UGA has higher volatility (11.66%) compared to PBD (8.57%). In terms of maximum drawdown, PBD dropped -78.60% vs UGA's -86.59%.
On 10-year performance, UGA leads with 14.43% vs 9.45% for PBD. Both ETFs have the same 0.75% expense ratio. On volatility, PBD has been the lower-risk option at 8.57%. The better choice depends on whether you care most about return, fees, risk, or income.
Over the 10-year period, UGA has performed better with a 14.43% return vs 9.45%. Past performance does not guarantee future results, so compare this with risk, fees, and fund exposure.
PBD and UGA have the same expense ratio: 0.75% per year.

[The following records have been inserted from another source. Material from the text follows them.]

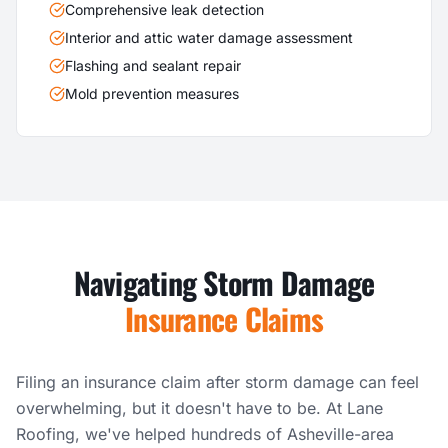
Comprehensive leak detection
Interior and attic water damage assessment
Flashing and sealant repair
Mold prevention measures
Navigating Storm Damage
Insurance Claims
Filing an insurance claim after storm damage can feel
overwhelming, but it doesn't have to be. At Lane
Roofing, we've helped hundreds of Asheville-area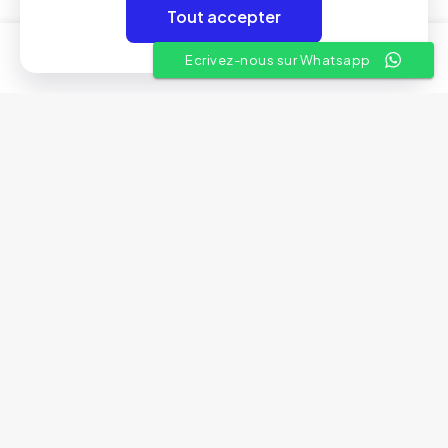
Tout accepter
Liens utiles
0
0
Ecrivez-nous sur Whatsapp
A propos
Conditions Générales de Vente
Nos showrooms
Contactez-nous
© 2025 Aven Electronics | By
Rivil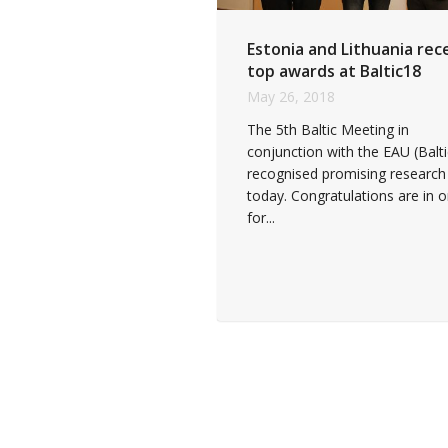
Estonia and Lithuania rec
top awards at Baltic18
May 26, 2018
The 5th Baltic Meeting in
conjunction with the EAU (Balt
recognised promising research
today. Congratulations are in o
for...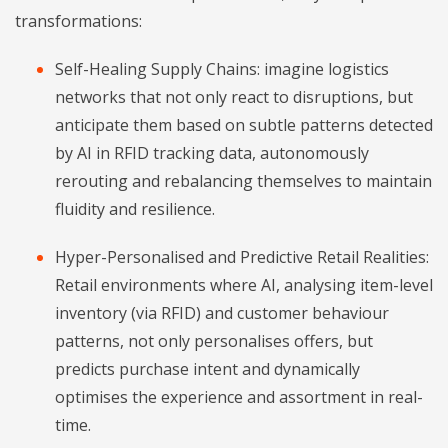
transformations:
Self-Healing Supply Chains: imagine logistics
networks that not only react to disruptions, but
anticipate them based on subtle patterns detected
by AI in RFID tracking data, autonomously
rerouting and rebalancing themselves to maintain
fluidity and resilience.
Hyper-Personalised and Predictive Retail Realities:
Retail environments where AI, analysing item-level
inventory (via RFID) and customer behaviour
patterns, not only personalises offers, but
predicts purchase intent and dynamically
optimises the experience and assortment in real-
time.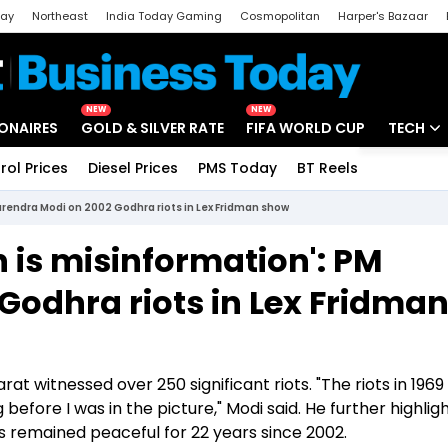
day
Northeast
India Today Gaming
Cosmopolitan
Harper's Bazaar
ak
Aajtak Campus
Astro tak
NEW
NEW
IONAIRES
GOLD & SILVER RATE
FIFA WORLD CUP
TECH
rol Prices
Diesel Prices
PMS Today
BT Reels
Special
Artificial
Narendra Modi on 2002 Godhra riots in Lex Fridman show
Tech Ne
n is misinformation': PM
Startups
Godhra riots in Lex Fridma
Unbox - 
rat witnessed over 250 significant riots. "The riots in 1969
 before I was in the picture," Modi said. He further highlig
as remained peaceful for 22 years since 2002.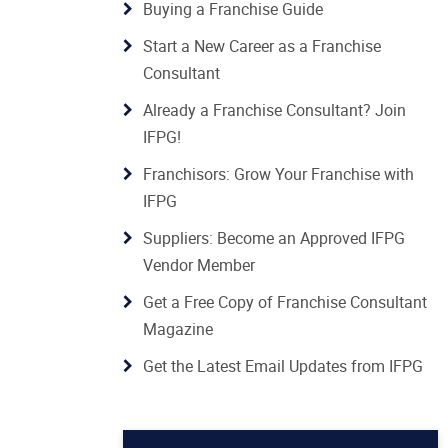
Buying a Franchise Guide
Start a New Career as a Franchise
Consultant
Already a Franchise Consultant? Join
IFPG!
Franchisors: Grow Your Franchise with
IFPG
Suppliers: Become an Approved IFPG
Vendor Member
Get a Free Copy of Franchise Consultant
Magazine
Get the Latest Email Updates from IFPG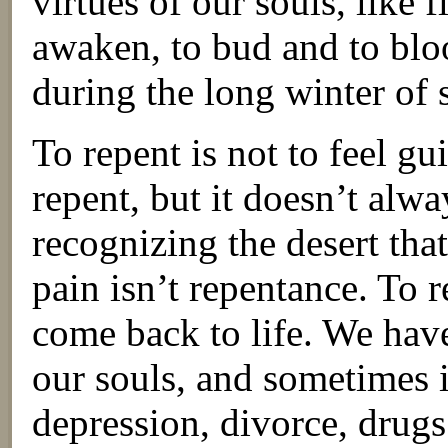
virtues of our souls, like 
awaken, to bud and to bl
during the long winter of 
To repent is not to feel gu
repent, but it doesn’t alway
recognizing the desert tha
pain isn’t repentance. To r
come back to life. We have
our souls, and sometimes it
depression, divorce, drugs 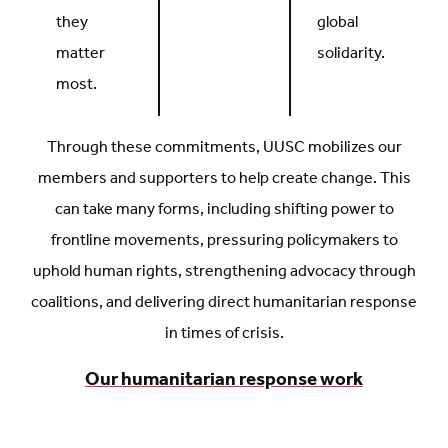
they
global
matter
solidarity.
most.
Through these commitments, UUSC mobilizes our
members and supporters to help create change. This
can take many forms, including shifting power to
frontline movements, pressuring policymakers to
uphold human rights, strengthening advocacy through
coalitions, and delivering direct humanitarian response
in times of crisis.
Our humanitarian response work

PBD has the higher dividend yield at 1.63%, compared with 0.00% for UGA.
PBD is categorized as Alternative Energy Equities, while UGA is Oil & Gas. PBD tracks WilderHill New Energy Global Innovation index, while UGA tracks Front Month Unleaded Gasoline. They also come from different issuers: Invesco and Concierge Technologies.
PBD currently has the higher Sharpe Ratio (3.96 vs 2.32), meaning it's delivered slightly more return per unit of risk over the trailing 12 months. However, this ranking shifts over time - use the Risk/Return Score above for a more comprehensive view that combines Sharpe, Sortino, and other measures used by quantitative funds.